Password Hacking

Many systems with password protection store the password in a local file. The password is usually encrypted in some way to make it unreadable. The following example involves Sage, an ancient DOS accounts package, but the technique is general and applies in many other cases.

Sage stores it's password locally in SAGE.PSW as a 10 character string. Make a backup copy first then remove the archive and read-only attributes to gain write access to the file:

copy sage.psw password.bak
attrib sage.psw -a -r
Now we can edit the password file using debug:

debug sage.psw
OC4B:0100 85 8C 89 9A 8F 83 E9 E9-E9 E9 xx xx xx xx xx xx
The first six bytes in this example are the encrypted password followed by padding (encrypted spaces) and the terminator. Use debug to change all but the first byte to match the padding. For example:
-e101 E9 E9 E9 E9 E9
OC4B:0100 85 E9 E9 E9 E9 E9 E9 E9-E9 E9 xx xx xx xx xx xx
Now write the edited file back to disk and quit debug:
Writing 00012 bytes 
Start the Sage program and try each letter of the alphabet in turn. It will throw you out after 3 invalid entries so simply reload it and continue. In the worst case you will need to reload 8 times. As soon as you discover the new improved single character password you're in.
· · · ·
STATED GOAL 1:
Revise the stretch of the password page from "copy sage.psw password.bak" through "password you're in.", replacing "debug" with "DEBUG" each time it appears.
The password page and the records come from unrelated sources.

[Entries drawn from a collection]
· · · ·
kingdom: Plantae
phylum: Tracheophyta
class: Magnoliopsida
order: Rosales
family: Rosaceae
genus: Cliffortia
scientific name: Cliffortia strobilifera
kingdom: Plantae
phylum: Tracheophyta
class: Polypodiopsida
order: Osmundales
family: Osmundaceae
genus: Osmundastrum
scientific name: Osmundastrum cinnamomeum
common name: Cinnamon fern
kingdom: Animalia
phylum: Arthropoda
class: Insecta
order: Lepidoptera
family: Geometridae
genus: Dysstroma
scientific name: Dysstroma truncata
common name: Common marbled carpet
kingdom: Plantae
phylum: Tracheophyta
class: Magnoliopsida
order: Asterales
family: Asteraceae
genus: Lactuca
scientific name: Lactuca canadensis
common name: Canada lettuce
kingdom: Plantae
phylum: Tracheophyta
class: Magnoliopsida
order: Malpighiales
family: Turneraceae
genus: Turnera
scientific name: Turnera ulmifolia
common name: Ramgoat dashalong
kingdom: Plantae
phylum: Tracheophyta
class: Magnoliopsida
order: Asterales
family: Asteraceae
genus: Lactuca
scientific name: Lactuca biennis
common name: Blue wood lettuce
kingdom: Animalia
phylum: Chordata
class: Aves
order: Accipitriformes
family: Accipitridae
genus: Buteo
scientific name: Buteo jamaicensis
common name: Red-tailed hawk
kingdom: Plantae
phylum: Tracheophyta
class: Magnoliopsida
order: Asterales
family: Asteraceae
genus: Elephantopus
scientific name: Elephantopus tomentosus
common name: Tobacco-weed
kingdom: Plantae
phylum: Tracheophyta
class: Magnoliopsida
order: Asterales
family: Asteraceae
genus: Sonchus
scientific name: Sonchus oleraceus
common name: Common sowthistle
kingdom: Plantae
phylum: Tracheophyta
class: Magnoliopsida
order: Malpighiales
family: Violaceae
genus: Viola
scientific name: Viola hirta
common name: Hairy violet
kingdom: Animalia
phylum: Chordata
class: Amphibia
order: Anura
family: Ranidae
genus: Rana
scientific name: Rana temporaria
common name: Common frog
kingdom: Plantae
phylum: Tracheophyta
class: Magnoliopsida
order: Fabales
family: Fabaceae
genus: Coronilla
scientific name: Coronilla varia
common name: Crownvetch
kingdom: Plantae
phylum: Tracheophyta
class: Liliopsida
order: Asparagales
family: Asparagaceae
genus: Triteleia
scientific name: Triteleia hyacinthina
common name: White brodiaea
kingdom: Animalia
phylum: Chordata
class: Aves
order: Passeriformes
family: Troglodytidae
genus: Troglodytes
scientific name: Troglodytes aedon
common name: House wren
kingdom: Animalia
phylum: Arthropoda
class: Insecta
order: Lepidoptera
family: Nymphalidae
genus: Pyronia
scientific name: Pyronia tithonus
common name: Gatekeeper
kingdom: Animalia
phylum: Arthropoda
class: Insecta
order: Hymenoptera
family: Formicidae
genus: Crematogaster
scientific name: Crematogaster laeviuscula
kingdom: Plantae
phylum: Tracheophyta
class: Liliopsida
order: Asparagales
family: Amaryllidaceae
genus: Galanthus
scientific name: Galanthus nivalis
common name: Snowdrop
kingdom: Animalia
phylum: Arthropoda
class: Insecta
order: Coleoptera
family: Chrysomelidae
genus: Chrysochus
· · · ·
STATED GOAL 2:
Format the stretch of records from the start of the records through the line containing "scientific name: Osmundastrum cinnamomeum" as a numbered list, leaving out blank lines.

FINAL ANSWER 1:
copy sage.psw password.bak
attrib sage.psw -a -r
Now we can edit the password file using DEBUG:

DEBUG sage.psw
OC4B:0100 85 8C 89 9A 8F 83 E9 E9-E9 E9 xx xx xx xx xx xx
The first six bytes in this example are the encrypted password followed by padding (encrypted spaces) and the terminator. Use DEBUG to change all but the first byte to match the padding. For example:
-e101 E9 E9 E9 E9 E9
OC4B:0100 85 E9 E9 E9 E9 E9 E9 E9-E9 E9 xx xx xx xx xx xx
Now write the edited file back to disk and quit DEBUG:
Writing 00012 bytes 
Start the Sage program and try each letter of the alphabet in turn. It will throw you out after 3 invalid entries so simply reload it and continue. In the worst case you will need to reload 8 times. As soon as you discover the new improved single character password you're in.

FINAL ANSWER 2:
1. kingdom: Plantae
2. phylum: Tracheophyta
3. class: Magnoliopsida
4. order: Rosales
5. family: Rosaceae
6. genus: Cliffortia
7. scientific name: Cliffortia strobilifera
8. kingdom: Plantae
9. phylum: Tracheophyta
10. class: Polypodiopsida
11. order: Osmundales
12. family: Osmundaceae
13. genus: Osmundastrum
14. scientific name: Osmundastrum cinnamomeum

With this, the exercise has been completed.